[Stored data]
◇ ◇ ◇ ◇ ◇ ◇ ◇

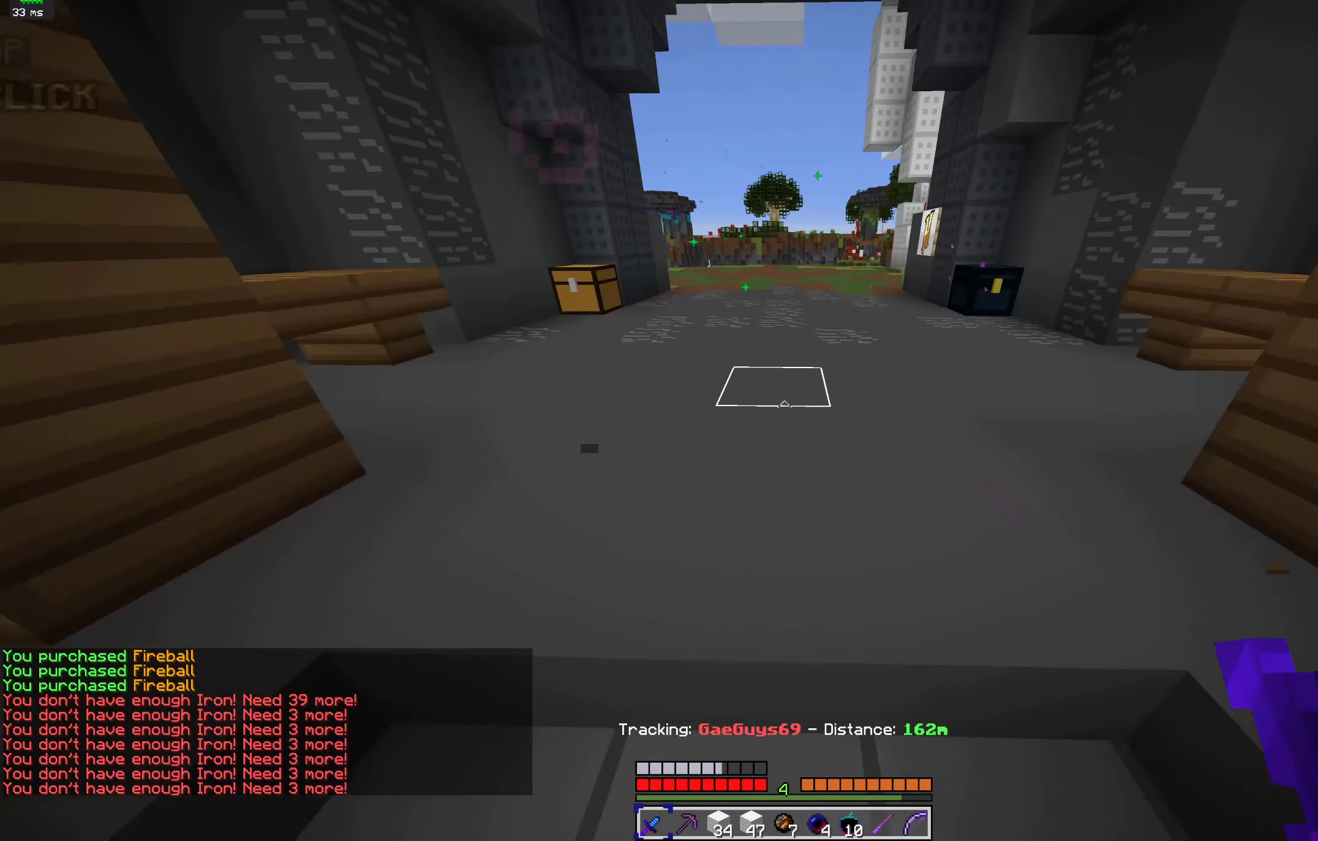
{"keys": [], "mouse": [], "events": [[100, "d", "up"], [267, "mouse_left", "down"], [267, "s", "up"], [367, "mouse_left", "up"]]}
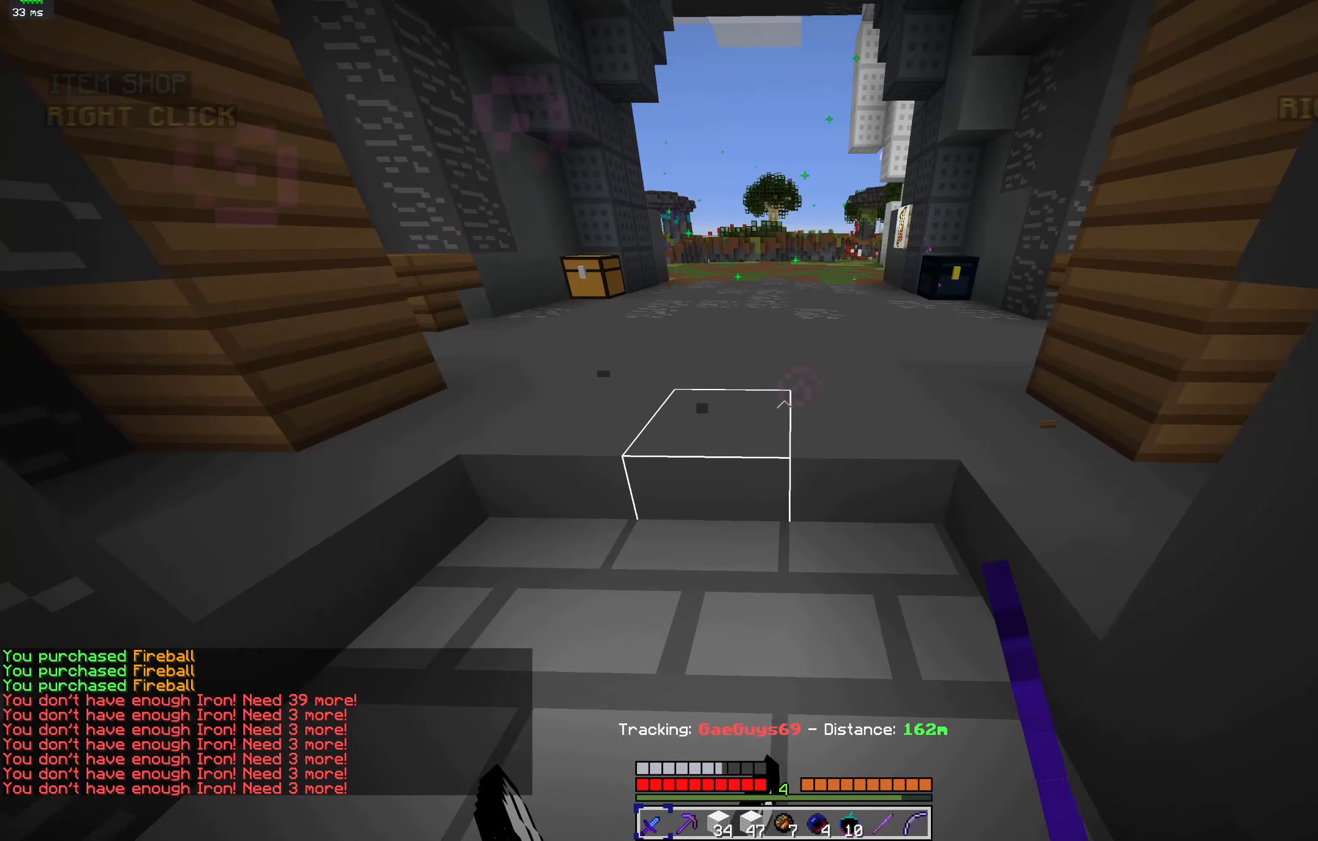
{"keys": ["a"], "mouse": [], "events": [[67, "mouse_left", "down"], [233, "mouse_left", "up"], [400, "mouse_left", "down"], [433, "a", "down"], [500, "mouse_left", "up"]]}
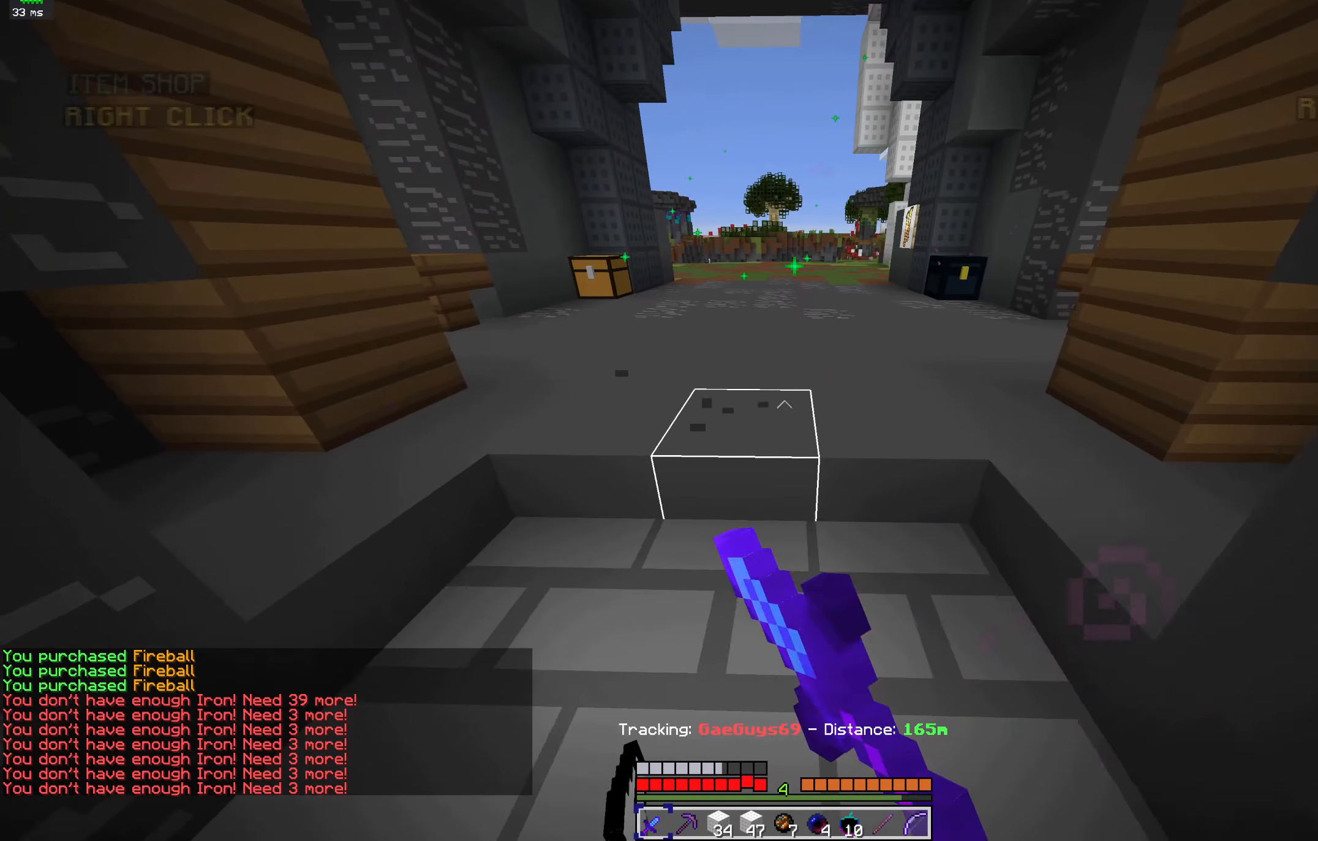
{"keys": [], "mouse": [], "events": [[100, "a", "up"], [200, "mouse_left", "down"], [367, "mouse_left", "up"]]}
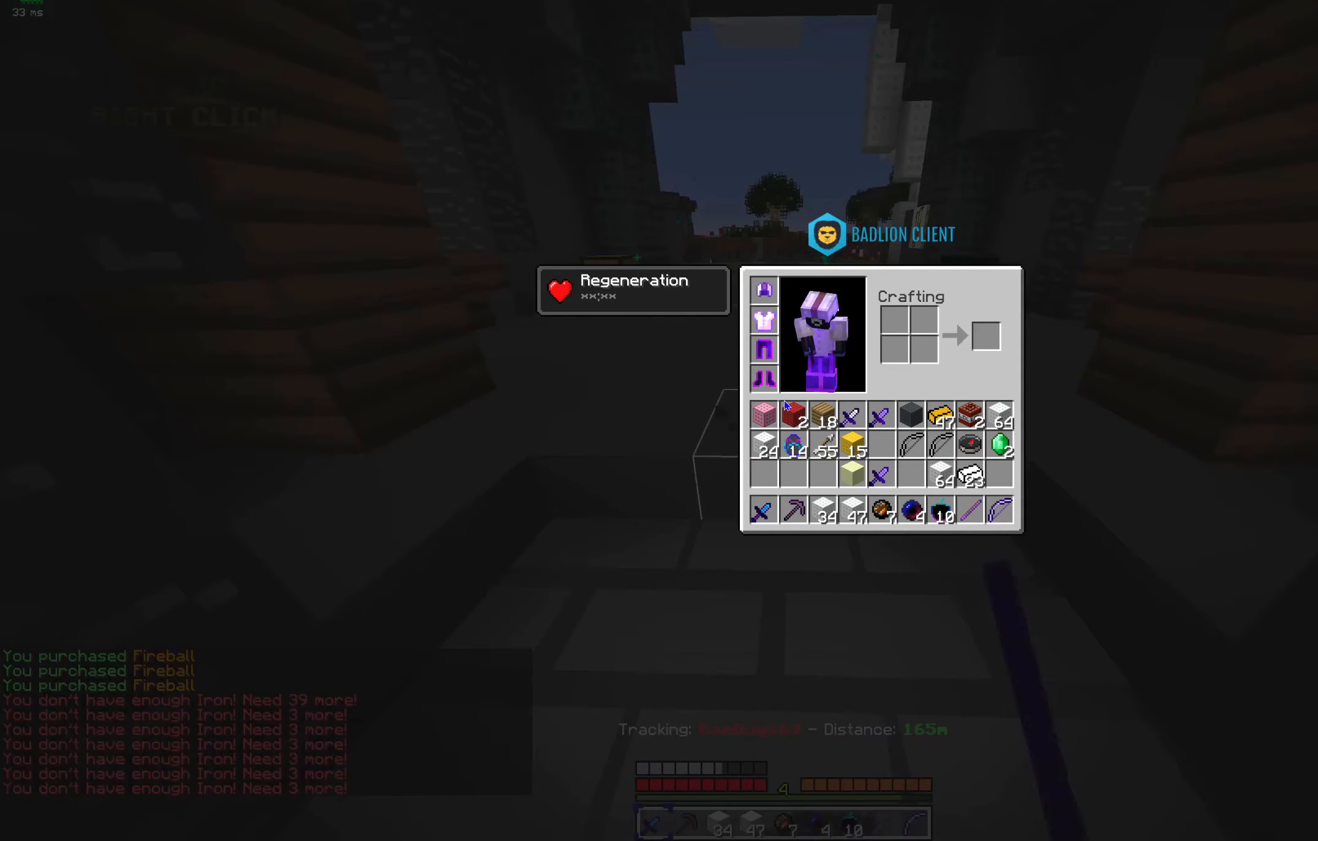
{"keys": [], "mouse": [], "events": []}
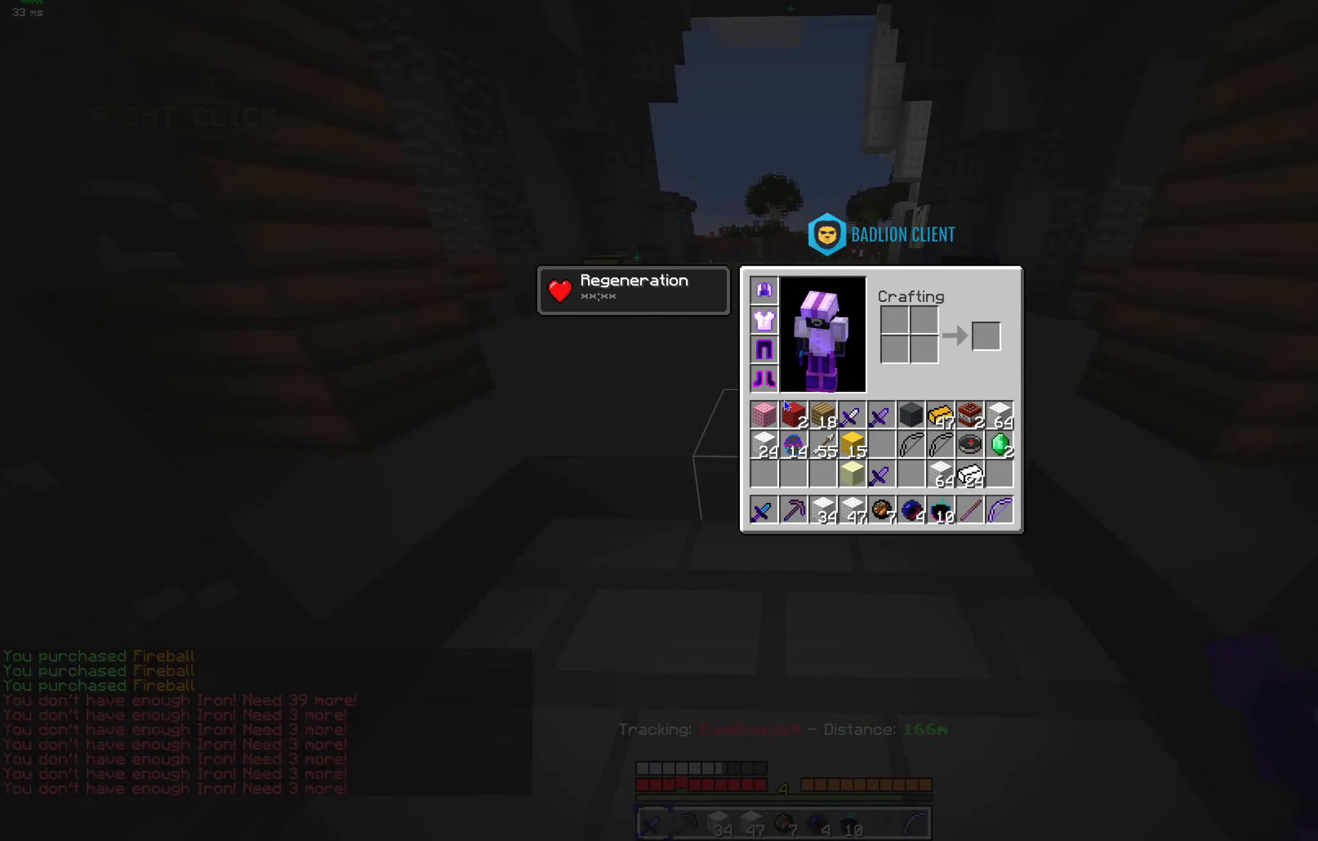
{"keys": [], "mouse": [], "events": []}
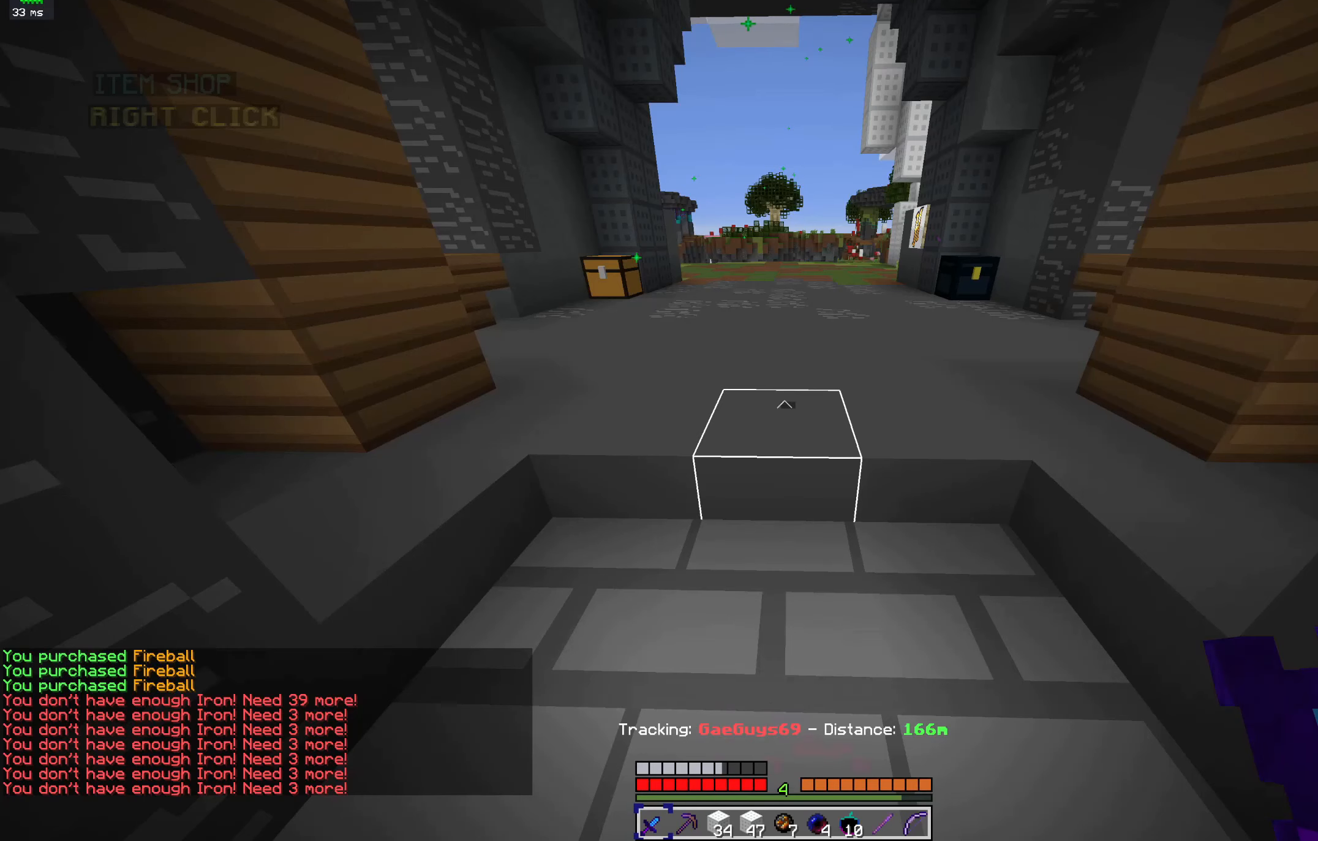
{"keys": [], "mouse": ["left"], "events": [[433, "mouse_left", "down"]]}
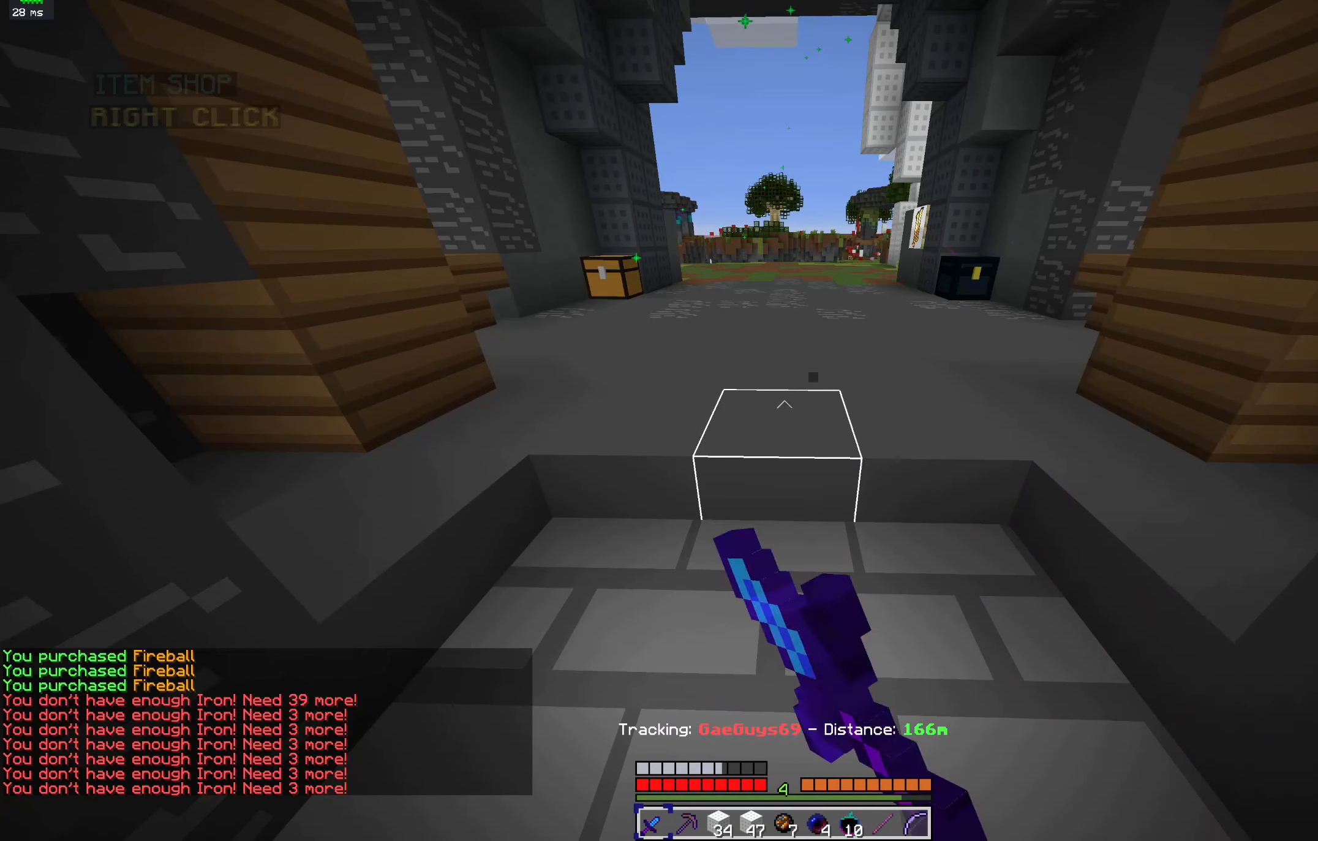
{"keys": [], "mouse": [], "events": [[33, "mouse_left", "up"], [233, "mouse_left", "down"], [333, "mouse_left", "up"]]}
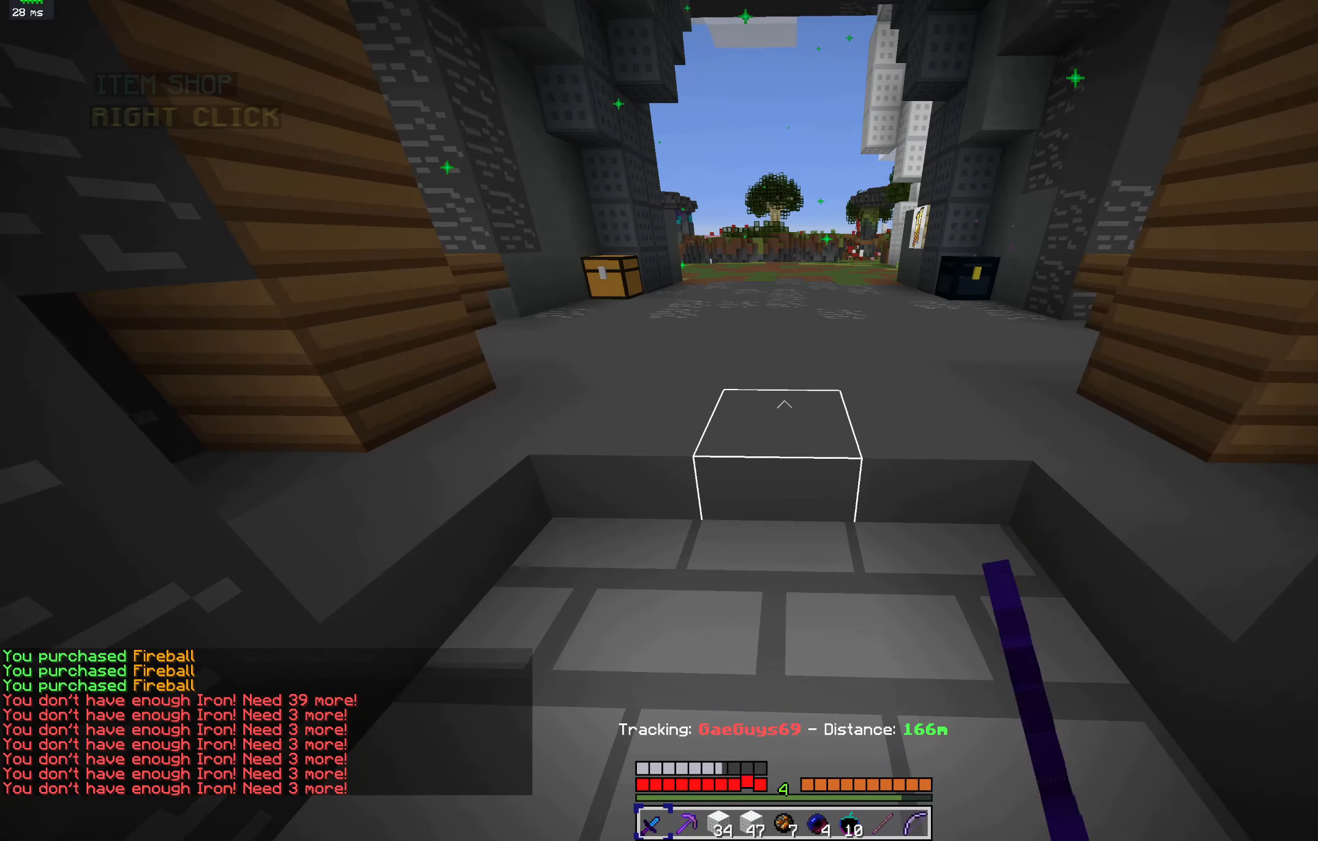
{"keys": [], "mouse": ["left"], "events": [[67, "mouse_left", "down"], [233, "mouse_left", "up"], [433, "mouse_left", "down"]]}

◇ ◇ ◇ ◇ ◇ ◇ ◇

Instructions to follow:
What you print must match the entries exactly, except that no pictures appear.

Exercise result:
{"keys": [], "mouse": [], "events": [[100, "d", "up"], [267, "mouse_left", "down"], [267, "s", "up"], [367, "mouse_left", "up"]]}
{"keys": ["a"], "mouse": [], "events": [[67, "mouse_left", "down"], [233, "mouse_left", "up"], [400, "mouse_left", "down"], [433, "a", "down"], [500, "mouse_left", "up"]]}
{"keys": [], "mouse": [], "events": [[100, "a", "up"], [200, "mouse_left", "down"], [367, "mouse_left", "up"]]}
{"keys": [], "mouse": [], "events": []}
{"keys": [], "mouse": [], "events": []}
{"keys": [], "mouse": ["left"], "events": [[433, "mouse_left", "down"]]}
{"keys": [], "mouse": [], "events": [[33, "mouse_left", "up"], [233, "mouse_left", "down"], [333, "mouse_left", "up"]]}
{"keys": [], "mouse": ["left"], "events": [[67, "mouse_left", "down"], [233, "mouse_left", "up"], [433, "mouse_left", "down"]]}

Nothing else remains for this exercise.